Data shown.
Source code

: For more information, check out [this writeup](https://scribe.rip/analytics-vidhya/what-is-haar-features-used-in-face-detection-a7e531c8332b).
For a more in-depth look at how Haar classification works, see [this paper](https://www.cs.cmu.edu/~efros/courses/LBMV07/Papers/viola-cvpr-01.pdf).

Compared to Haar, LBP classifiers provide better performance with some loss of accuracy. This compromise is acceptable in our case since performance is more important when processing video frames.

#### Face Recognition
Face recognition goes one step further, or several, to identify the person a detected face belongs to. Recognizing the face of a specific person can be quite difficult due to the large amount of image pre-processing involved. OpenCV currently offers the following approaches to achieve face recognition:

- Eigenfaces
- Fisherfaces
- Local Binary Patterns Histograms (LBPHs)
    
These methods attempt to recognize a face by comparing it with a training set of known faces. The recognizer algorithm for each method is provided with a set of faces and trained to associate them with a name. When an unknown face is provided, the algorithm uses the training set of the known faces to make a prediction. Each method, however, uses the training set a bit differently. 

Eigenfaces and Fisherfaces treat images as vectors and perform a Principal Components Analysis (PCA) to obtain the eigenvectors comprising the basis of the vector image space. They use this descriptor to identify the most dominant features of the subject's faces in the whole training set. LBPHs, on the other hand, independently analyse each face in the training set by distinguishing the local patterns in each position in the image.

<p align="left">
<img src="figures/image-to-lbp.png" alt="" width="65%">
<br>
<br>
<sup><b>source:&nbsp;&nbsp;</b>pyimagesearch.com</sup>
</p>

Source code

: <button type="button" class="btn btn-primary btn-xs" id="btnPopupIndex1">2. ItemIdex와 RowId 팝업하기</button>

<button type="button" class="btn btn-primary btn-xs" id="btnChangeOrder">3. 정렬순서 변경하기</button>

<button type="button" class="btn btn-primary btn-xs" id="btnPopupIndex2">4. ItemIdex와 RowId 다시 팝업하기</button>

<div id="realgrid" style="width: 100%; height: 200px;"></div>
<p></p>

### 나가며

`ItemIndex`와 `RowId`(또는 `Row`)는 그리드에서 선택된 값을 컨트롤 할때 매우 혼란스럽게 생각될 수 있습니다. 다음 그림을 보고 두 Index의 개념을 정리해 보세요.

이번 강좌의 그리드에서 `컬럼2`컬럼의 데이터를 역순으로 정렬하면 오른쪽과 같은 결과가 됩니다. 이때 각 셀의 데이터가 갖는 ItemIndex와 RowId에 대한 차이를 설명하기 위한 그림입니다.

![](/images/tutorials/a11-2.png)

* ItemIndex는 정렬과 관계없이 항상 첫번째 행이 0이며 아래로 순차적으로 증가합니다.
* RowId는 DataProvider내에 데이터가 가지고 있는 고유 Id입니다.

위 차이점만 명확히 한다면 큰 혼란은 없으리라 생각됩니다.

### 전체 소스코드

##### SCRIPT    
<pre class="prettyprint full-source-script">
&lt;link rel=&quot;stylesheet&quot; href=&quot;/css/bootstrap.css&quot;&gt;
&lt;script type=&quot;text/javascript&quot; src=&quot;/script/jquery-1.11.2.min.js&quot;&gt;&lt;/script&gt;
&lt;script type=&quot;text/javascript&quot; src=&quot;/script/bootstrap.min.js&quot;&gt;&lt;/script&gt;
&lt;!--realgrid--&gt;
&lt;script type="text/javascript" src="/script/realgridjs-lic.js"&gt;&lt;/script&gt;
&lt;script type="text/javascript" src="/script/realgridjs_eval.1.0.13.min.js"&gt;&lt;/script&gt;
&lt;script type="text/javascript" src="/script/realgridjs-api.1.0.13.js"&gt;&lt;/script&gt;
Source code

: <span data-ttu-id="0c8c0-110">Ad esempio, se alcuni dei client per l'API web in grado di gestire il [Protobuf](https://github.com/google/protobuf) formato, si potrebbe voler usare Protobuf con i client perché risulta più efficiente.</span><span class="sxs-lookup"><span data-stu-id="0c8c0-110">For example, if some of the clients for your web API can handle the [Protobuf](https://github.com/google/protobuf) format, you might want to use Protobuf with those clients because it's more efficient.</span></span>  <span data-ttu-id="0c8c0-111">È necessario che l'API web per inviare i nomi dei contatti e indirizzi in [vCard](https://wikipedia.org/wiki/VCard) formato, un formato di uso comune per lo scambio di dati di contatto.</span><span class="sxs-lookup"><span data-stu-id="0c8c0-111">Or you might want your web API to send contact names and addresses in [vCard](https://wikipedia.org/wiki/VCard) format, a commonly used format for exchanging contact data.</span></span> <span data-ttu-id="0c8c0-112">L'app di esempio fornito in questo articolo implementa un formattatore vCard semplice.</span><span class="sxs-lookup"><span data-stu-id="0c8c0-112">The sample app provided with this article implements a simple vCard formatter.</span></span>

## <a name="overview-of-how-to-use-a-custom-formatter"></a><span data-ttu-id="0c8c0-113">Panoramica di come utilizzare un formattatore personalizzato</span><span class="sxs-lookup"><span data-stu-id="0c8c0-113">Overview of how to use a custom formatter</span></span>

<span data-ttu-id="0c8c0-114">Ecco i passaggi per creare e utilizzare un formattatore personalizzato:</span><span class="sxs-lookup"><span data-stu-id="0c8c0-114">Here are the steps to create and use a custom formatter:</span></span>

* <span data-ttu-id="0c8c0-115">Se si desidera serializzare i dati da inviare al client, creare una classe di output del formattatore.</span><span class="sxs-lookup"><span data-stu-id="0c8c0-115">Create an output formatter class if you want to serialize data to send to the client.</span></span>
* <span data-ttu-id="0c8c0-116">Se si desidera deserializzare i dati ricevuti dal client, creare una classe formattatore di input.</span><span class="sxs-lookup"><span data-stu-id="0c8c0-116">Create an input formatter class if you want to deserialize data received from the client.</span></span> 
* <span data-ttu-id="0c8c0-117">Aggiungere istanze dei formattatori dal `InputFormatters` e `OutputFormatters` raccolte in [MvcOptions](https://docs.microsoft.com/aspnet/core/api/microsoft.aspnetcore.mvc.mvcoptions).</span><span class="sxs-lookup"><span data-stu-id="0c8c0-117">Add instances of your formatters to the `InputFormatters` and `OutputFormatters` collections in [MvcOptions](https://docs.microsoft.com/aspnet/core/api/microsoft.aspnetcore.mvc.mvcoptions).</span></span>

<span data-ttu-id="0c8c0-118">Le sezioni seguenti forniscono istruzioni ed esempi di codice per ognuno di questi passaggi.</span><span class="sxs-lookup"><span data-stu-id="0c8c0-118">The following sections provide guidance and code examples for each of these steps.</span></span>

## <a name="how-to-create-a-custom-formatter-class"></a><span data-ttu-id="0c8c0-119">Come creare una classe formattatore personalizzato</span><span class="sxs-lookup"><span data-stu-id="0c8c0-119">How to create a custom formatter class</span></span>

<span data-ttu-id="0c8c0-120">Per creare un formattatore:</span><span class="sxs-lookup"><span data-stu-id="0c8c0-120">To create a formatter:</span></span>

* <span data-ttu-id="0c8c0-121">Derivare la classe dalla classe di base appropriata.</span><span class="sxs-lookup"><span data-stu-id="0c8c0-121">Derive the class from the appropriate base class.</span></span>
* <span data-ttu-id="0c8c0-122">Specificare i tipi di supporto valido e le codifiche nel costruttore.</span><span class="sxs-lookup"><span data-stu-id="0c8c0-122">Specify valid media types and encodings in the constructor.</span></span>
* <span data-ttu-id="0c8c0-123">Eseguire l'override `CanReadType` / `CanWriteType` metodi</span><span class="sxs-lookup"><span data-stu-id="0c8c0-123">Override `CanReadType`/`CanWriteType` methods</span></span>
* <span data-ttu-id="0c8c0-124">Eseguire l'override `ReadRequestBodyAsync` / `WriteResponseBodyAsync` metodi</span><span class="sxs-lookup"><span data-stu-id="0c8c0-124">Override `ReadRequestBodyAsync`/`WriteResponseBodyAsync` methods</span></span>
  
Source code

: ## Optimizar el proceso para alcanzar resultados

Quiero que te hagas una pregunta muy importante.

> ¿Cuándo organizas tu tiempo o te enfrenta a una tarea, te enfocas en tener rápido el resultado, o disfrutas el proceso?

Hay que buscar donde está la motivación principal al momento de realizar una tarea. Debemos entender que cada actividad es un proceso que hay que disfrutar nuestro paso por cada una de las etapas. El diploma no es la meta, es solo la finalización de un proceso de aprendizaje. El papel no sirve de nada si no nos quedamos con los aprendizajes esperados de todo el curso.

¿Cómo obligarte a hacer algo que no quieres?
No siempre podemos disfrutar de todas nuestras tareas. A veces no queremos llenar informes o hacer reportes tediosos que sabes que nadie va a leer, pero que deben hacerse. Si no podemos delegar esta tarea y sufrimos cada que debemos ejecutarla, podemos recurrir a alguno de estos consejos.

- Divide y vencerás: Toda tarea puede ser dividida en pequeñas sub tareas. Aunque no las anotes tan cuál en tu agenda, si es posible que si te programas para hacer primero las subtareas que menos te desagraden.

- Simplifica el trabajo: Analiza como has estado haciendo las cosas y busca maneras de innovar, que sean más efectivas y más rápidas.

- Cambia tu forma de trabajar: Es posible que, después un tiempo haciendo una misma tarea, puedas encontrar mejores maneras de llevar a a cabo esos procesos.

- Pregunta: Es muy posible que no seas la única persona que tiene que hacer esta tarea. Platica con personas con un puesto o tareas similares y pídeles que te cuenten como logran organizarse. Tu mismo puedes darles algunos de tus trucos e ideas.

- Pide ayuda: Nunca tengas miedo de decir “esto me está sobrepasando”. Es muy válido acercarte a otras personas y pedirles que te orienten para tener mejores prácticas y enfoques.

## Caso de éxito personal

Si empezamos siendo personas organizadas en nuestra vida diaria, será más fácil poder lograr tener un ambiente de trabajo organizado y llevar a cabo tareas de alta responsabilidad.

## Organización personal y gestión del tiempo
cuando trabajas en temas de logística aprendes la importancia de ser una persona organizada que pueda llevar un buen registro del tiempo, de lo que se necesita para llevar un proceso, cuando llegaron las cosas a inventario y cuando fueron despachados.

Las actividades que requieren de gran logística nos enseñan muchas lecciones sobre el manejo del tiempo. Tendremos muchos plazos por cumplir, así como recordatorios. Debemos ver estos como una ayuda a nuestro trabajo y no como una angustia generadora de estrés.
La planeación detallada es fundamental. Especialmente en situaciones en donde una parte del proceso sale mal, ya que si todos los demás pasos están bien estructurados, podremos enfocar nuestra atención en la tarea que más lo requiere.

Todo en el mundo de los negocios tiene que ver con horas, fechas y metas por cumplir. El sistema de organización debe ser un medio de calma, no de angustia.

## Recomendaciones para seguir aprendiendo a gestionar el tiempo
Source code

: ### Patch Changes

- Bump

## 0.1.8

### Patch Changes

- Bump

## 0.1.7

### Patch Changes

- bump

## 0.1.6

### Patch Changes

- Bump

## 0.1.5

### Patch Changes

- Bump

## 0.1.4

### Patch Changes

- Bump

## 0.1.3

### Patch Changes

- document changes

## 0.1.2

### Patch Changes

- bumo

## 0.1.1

Work to be completed. Output exactly the lines of the material above from the one containing "que no quieres?" up to and including the one containing "- Pide ayuda: Nunca".

Answer.
¿Cómo obligarte a hacer algo que no quieres?
No siempre podemos disfrutar de todas nuestras tareas. A veces no queremos llenar informes o hacer reportes tediosos que sabes que nadie va a leer, pero que deben hacerse. Si no podemos delegar esta tarea y sufrimos cada que debemos ejecutarla, podemos recurrir a alguno de estos consejos.

- Divide y vencerás: Toda tarea puede ser dividida en pequeñas sub tareas. Aunque no las anotes tan cuál en tu agenda, si es posible que si te programas para hacer primero las subtareas que menos te desagraden.

- Simplifica el trabajo: Analiza como has estado haciendo las cosas y busca maneras de innovar, que sean más efectivas y más rápidas.

- Cambia tu forma de trabajar: Es posible que, después un tiempo haciendo una misma tarea, puedas encontrar mejores maneras de llevar a a cabo esos procesos.

- Pregunta: Es muy posible que no seas la única persona que tiene que hacer esta tarea. Platica con personas con un puesto o tareas similares y pídeles que te cuenten como logran organizarse. Tu mismo puedes darles algunos de tus trucos e ideas.

- Pide ayuda: Nunca tengas miedo de decir “esto me está sobrepasando”. Es muy válido acercarte a otras personas y pedirles que te orienten para tener mejores prácticas y enfoques.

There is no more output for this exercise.